WHAT IS EXPECTED
Below are records with pictures in them. Output exactly the lines from the one with "parameter ID = 32'd1;" through the one with "X147320000Y-109220000D03*", both included, and leave every picture out; give only those lines.

Electronic design automation data
++++++++++
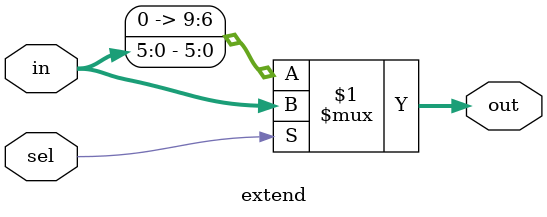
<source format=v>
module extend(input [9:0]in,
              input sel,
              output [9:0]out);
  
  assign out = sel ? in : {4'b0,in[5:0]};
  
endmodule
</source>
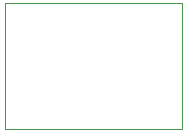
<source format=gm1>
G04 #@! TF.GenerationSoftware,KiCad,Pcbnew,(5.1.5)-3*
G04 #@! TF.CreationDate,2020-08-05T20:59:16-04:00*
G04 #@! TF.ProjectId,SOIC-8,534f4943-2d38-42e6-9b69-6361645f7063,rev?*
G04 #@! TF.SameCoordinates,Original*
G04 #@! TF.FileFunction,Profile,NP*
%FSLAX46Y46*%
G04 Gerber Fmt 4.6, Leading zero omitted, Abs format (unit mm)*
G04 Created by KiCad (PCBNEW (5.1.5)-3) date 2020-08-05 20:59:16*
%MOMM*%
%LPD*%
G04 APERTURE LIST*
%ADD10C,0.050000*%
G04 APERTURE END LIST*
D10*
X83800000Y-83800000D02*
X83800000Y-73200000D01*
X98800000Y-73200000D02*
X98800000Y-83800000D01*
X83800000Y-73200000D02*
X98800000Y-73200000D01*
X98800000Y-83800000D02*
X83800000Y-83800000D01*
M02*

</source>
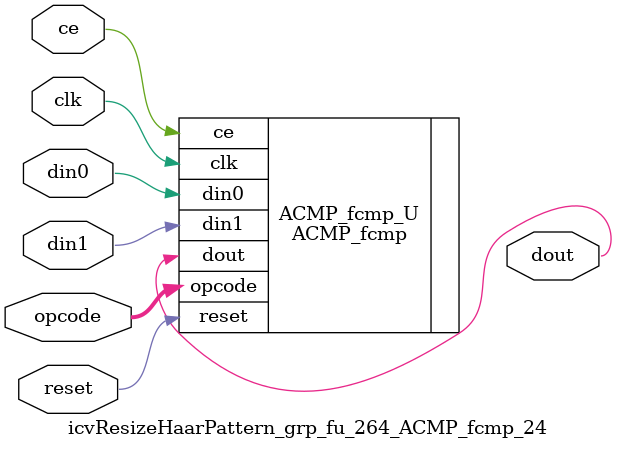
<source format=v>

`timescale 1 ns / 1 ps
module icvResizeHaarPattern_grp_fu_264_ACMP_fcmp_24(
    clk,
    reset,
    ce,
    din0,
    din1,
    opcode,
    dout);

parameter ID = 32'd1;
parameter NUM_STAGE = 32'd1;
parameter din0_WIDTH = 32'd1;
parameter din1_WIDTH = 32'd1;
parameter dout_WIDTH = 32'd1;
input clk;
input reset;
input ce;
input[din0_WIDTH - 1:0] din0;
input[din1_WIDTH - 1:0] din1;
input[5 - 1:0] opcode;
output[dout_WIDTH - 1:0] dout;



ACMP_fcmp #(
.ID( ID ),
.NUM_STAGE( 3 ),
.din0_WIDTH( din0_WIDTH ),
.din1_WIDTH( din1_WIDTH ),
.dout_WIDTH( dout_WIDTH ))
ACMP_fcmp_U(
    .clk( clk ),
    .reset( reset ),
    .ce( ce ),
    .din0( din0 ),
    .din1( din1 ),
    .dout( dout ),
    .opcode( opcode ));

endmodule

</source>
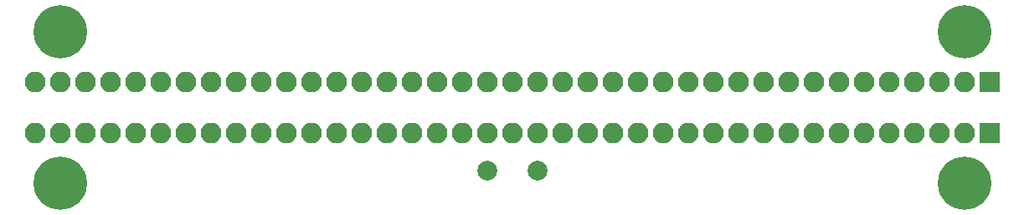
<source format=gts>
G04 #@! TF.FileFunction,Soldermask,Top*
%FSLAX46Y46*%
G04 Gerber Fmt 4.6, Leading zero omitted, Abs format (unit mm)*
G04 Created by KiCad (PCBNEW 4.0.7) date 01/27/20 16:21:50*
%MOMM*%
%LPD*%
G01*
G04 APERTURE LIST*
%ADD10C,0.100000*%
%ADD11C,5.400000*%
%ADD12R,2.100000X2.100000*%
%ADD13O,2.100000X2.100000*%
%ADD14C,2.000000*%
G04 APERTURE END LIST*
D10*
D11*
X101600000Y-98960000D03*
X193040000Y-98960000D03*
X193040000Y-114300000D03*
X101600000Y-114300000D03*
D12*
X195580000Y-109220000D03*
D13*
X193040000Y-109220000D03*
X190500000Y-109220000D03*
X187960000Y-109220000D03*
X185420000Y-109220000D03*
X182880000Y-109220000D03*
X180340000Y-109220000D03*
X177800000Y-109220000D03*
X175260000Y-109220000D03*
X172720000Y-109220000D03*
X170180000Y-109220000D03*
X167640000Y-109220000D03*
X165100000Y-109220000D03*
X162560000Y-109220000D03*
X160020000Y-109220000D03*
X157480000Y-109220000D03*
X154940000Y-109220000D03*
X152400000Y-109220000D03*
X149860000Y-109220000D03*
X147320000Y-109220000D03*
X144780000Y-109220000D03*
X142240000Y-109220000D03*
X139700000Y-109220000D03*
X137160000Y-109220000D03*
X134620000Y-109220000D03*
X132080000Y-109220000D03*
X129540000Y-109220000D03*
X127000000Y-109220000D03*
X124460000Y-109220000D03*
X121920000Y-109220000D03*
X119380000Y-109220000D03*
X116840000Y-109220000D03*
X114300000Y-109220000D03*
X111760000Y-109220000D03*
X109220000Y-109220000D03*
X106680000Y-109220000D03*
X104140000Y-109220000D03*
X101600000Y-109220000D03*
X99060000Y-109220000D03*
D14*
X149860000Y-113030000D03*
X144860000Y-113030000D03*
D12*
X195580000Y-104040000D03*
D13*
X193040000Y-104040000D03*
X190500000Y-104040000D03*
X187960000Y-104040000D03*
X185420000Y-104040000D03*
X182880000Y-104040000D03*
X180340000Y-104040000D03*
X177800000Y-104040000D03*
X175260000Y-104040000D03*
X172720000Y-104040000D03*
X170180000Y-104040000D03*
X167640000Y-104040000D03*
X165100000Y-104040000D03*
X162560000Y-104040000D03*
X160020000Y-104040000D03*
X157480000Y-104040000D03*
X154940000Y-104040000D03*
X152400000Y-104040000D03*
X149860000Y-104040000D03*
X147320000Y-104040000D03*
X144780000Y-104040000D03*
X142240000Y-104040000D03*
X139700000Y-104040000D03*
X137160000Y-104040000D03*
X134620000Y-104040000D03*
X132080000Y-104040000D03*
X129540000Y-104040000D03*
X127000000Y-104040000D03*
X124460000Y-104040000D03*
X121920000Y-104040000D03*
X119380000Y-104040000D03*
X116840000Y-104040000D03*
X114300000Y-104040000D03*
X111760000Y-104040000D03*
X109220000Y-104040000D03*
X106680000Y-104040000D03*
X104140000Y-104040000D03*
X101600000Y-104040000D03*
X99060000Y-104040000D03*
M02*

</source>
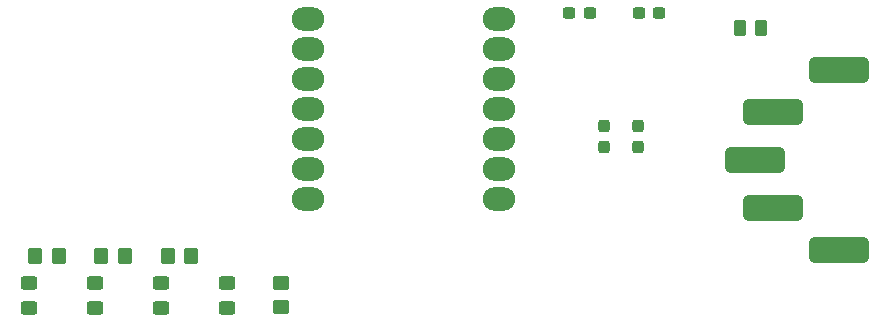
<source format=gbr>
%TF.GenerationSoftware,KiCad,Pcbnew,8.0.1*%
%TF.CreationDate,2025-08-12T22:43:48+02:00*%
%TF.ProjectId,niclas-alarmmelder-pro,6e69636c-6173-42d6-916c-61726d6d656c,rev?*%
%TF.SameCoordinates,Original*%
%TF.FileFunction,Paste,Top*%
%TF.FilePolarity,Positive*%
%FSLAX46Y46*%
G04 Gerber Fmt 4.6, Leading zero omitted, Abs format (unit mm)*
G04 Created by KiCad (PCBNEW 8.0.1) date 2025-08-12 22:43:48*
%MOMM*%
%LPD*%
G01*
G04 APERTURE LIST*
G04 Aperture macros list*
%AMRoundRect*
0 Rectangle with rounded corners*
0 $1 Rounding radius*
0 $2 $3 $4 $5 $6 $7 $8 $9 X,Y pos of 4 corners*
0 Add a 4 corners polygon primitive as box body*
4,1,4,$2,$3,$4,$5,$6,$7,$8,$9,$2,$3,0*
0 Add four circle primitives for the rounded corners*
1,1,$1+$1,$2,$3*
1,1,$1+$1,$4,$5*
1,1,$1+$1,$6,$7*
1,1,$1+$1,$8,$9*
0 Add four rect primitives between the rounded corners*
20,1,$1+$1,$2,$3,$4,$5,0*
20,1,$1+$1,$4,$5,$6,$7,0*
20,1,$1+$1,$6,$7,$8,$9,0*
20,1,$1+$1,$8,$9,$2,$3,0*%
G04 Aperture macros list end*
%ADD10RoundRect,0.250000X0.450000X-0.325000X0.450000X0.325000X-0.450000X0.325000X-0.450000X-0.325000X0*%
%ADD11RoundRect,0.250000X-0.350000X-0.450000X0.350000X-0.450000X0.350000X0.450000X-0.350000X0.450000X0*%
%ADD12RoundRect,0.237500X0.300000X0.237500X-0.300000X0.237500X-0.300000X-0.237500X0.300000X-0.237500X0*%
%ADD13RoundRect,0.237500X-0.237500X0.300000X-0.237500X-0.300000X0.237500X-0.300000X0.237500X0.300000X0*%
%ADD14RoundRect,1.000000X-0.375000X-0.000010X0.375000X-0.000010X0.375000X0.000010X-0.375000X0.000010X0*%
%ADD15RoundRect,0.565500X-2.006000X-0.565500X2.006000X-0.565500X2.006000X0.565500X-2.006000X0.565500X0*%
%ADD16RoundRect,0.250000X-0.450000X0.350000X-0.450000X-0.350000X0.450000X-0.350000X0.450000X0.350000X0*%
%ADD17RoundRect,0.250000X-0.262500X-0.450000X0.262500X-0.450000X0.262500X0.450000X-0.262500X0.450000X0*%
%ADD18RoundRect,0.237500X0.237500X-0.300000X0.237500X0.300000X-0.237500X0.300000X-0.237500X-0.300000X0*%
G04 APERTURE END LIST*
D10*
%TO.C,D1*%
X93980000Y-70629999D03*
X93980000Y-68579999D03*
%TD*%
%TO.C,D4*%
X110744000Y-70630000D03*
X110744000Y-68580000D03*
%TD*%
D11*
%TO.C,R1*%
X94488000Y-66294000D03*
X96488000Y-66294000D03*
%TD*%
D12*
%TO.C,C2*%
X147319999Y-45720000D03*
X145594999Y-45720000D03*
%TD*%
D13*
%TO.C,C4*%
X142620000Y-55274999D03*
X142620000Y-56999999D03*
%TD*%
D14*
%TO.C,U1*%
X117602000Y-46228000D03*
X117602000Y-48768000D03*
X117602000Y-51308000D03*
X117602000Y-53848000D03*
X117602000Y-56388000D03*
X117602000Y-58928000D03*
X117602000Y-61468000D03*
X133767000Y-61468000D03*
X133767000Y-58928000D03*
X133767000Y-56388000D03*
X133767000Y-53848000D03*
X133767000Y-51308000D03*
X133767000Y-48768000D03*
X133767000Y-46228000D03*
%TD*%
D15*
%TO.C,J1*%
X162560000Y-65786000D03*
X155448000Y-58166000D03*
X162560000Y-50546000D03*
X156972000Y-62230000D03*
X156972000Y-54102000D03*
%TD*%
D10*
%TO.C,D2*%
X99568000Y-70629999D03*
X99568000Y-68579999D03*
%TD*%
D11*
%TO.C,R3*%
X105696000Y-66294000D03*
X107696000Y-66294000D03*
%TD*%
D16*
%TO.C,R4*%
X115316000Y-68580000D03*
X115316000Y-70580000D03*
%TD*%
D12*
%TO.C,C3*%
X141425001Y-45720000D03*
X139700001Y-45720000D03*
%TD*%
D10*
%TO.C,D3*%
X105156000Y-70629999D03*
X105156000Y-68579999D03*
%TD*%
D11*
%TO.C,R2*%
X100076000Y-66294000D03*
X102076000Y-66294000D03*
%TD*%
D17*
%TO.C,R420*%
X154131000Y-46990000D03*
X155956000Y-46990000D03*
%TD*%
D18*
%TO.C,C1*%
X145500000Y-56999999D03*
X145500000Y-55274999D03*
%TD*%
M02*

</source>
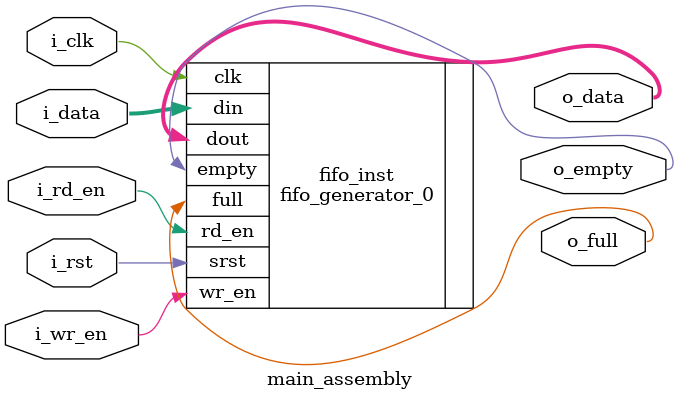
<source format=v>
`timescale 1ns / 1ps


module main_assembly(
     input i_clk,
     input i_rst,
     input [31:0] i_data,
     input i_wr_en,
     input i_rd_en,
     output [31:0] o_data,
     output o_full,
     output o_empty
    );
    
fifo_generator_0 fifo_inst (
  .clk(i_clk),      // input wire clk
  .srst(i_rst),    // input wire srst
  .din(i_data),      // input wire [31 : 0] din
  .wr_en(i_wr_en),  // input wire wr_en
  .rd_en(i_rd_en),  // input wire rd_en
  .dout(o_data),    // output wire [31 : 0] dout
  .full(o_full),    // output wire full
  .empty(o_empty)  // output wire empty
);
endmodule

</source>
++++++++++
EXERCISE RESULT
parameter ID = 32'd1;
parameter NUM_STAGE = 32'd1;
parameter din0_WIDTH = 32'd1;
parameter din1_WIDTH = 32'd1;
parameter dout_WIDTH = 32'd1;
input clk;
input reset;
input ce;
input[din0_WIDTH - 1:0] din0;
input[din1_WIDTH - 1:0] din1;
input[5 - 1:0] opcode;
output[dout_WIDTH - 1:0] dout;



ACMP_fcmp #(
.ID( ID ),
.NUM_STAGE( 3 ),
.din0_WIDTH( din0_WIDTH ),
.din1_WIDTH( din1_WIDTH ),
.dout_WIDTH( dout_WIDTH ))
ACMP_fcmp_U(
    .clk( clk ),
    .reset( reset ),
    .ce( ce ),
    .din0( din0 ),
    .din1( din1 ),
    .dout( dout ),
    .opcode( opcode ));

endmodule

</source>
<source format=gts>
G04 #@! TF.FileFunction,Soldermask,Top*
%FSLAX46Y46*%
G04 Gerber Fmt 4.6, Leading zero omitted, Abs format (unit mm)*
G04 Created by KiCad (PCBNEW 4.0.7) date 01/27/20 16:21:50*
%MOMM*%
%LPD*%
G01*
G04 APERTURE LIST*
%ADD10C,0.100000*%
%ADD11C,5.400000*%
%ADD12R,2.100000X2.100000*%
%ADD13O,2.100000X2.100000*%
%ADD14C,2.000000*%
G04 APERTURE END LIST*
D10*
D11*
X101600000Y-98960000D03*
X193040000Y-98960000D03*
X193040000Y-114300000D03*
X101600000Y-114300000D03*
D12*
X195580000Y-109220000D03*
D13*
X193040000Y-109220000D03*
X190500000Y-109220000D03*
X187960000Y-109220000D03*
X185420000Y-109220000D03*
X182880000Y-109220000D03*
X180340000Y-109220000D03*
X177800000Y-109220000D03*
X175260000Y-109220000D03*
X172720000Y-109220000D03*
X170180000Y-109220000D03*
X167640000Y-109220000D03*
X165100000Y-109220000D03*
X162560000Y-109220000D03*
X160020000Y-109220000D03*
X157480000Y-109220000D03*
X154940000Y-109220000D03*
X152400000Y-109220000D03*
X149860000Y-109220000D03*
X147320000Y-109220000D03*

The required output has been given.